Kelly complained of "the misguided policies that would bring us back to the past" during his glowing introduction of Manhattan Institute scholar Heather MacDonald at Thursday evening's black-tie gala Wriston Lecture at the Essex House on Central Park South, attendees told Newsmax.
Kelly, the city's longest-serving police commissioner, didn't mention de Blasio by name.
But Kelly clearly was referring to the mayor-elect when he warned of "those that would impose unnecessary, onerous restraints on our police officers," and defended what he called "the police tactic of stop, question and sometimes frisk," eliciting sympathetic laughs from the audience.
Praising MacDonald, whose scholarship has provided evidence for the effectiveness of the NYPD's stop-and-frisk policy, Kelly said she has "a laser-like ability to cut through the distortions and lay bare the truth."
"Heather is a New York treasure, and I have a feeling she is going to have a lot of fun around here over the next few years," Kelly said, in another apparent allusion to de Blasio.
Kelly also used quotes from a recent New York Post article by MacDonald to warn that de Blasio might reverse New York's huge strides against violent crime under Mayors Rudolph Giuliani and Michael Bloomberg, whom de Blasio is replacing.
"Now, I've been around law enforcement for a long time," Kelly said. "In my opinion, no one has written more incisively about the role of proactive policing, the role that it's played in New York City's resurgence over the past two decades, than Heather."
"In her words," he said, quoting MacDonald: '"Too many voters have never grasped the immensity of the city's public-safety advantage over every other American metropolis, nor the reasons for it . . . The New York and the national crime declines are not the same phenomenon, and policing is the sole source of New York's massive margin of success over the rest of the country.'"
Kelly did not, however, quote the conclusion of MacDonald's article, which warned that the de Blasio era could be disastrous for New York City.
"Ray Kelly's untiring stewardship that . . . has kept the department focused like a laser beam on public safety for over a decade," MacDonald wrote, "is now under dire threat.

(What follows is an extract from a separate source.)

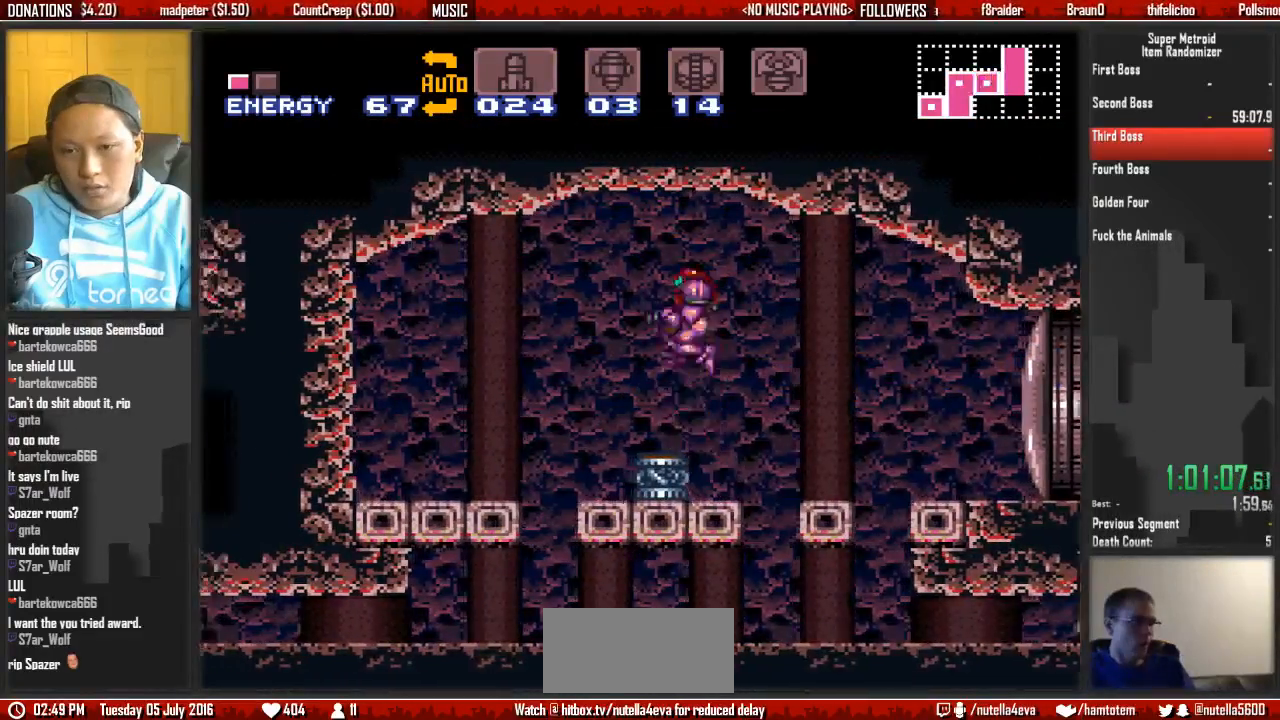
{"buttons": ["DPAD_LEFT"], "events": [[50, "A", "up"], [217, "Y", "down"], [300, "Y", "up"], [367, "Y", "down"], [450, "Y", "up"]]}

The NYPD is about to come under the thumb of two competing power sources: a federal monitor, appointed by Judge Shira Scheindlin as part of her shockingly biased ruling against the NYPD's stop-question-and-frisk policies, and the City Council's recklessly created inspector general."

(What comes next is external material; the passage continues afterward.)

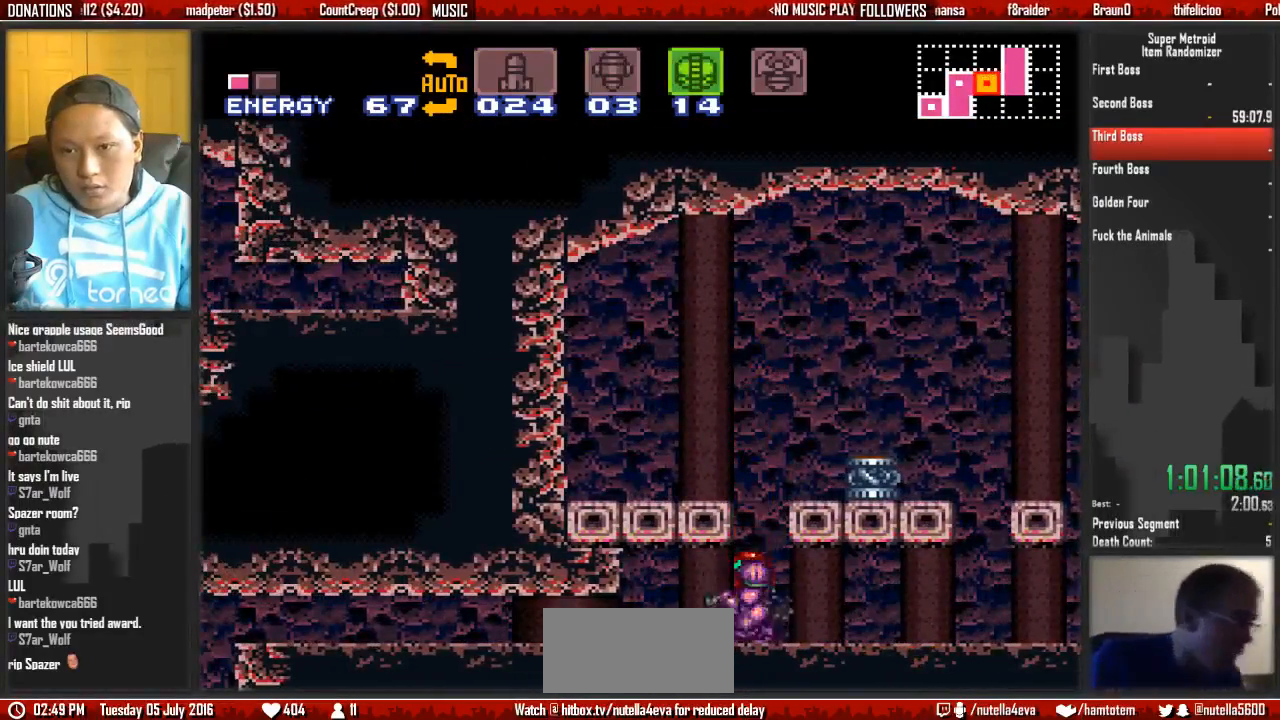
{"buttons": [], "events": [[67, "DPAD_DOWN", "up"], [300, "DPAD_LEFT", "up"], [383, "DPAD_DOWN", "down"], [467, "DPAD_DOWN", "up"]]}
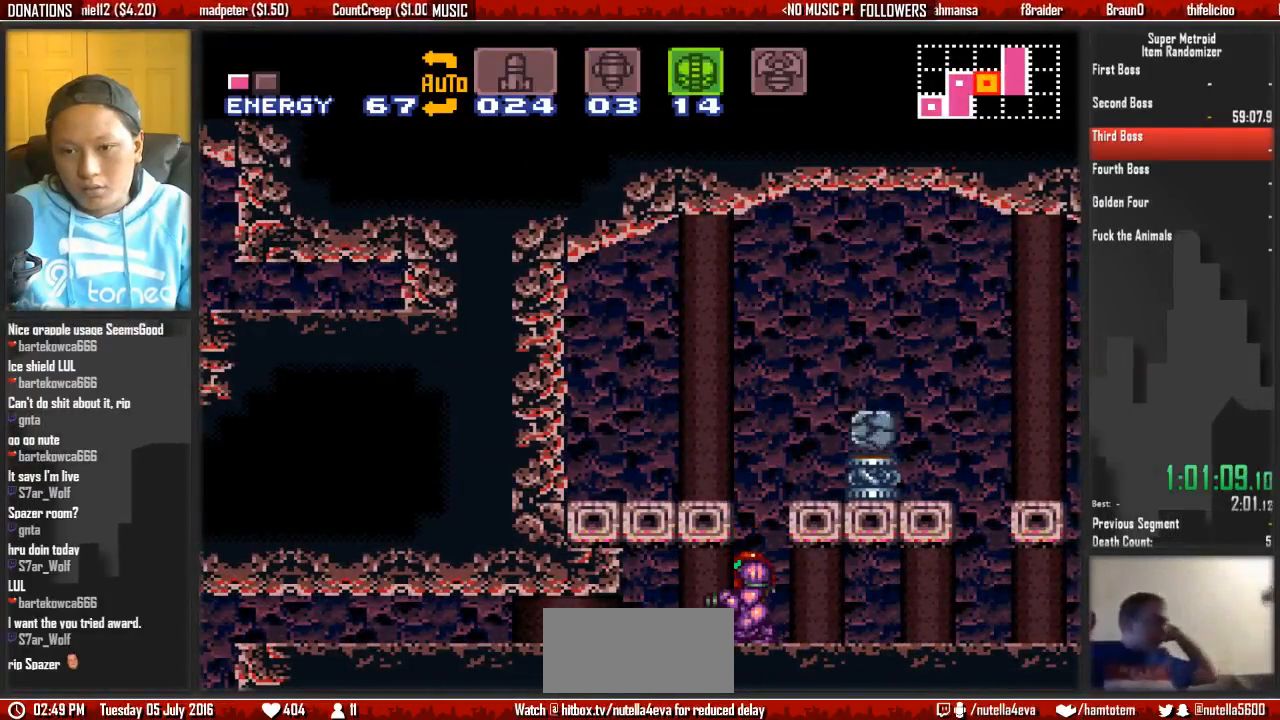
{"buttons": ["DPAD_LEFT"], "events": [[50, "DPAD_DOWN", "down"], [117, "DPAD_DOWN", "up"], [117, "DPAD_LEFT", "down"]]}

De Blasio's regime, MacDonald wrote, may likely "distract the NYPD from its paramount duty of protecting the law-abiding."
Speaking in Harlem last Saturday, de Blasio said, "I had a good conversation with" Kelly the day before, in which "we cleared the air."
It was their first talk since Kelly agreed with an interviewer in the most recent issue of Playboy magazine that de Blasio and other Democratic candidates for mayor this year were "full of ----" in their criticism of aggressive policing in the city.
"Absolutely," Kelly said of de Blasio and the other candidates. "They'll say or do anything to get elected. I know all these people. They all claimed to be friends of mine up until their mayoral campaigns. They'd call me on the phone and ask for information or come over here and sit in this chair to get briefed."
De Blasio said in Harlem, "I am convinced Commissioner Kelly will work very productively and positively with us" in helping his successor make a smooth transition.
But that was before Kelly's latest comments.
Kelly and Bloomberg have credited stop-and-frisk with saving more than 7,300 lives over a decade.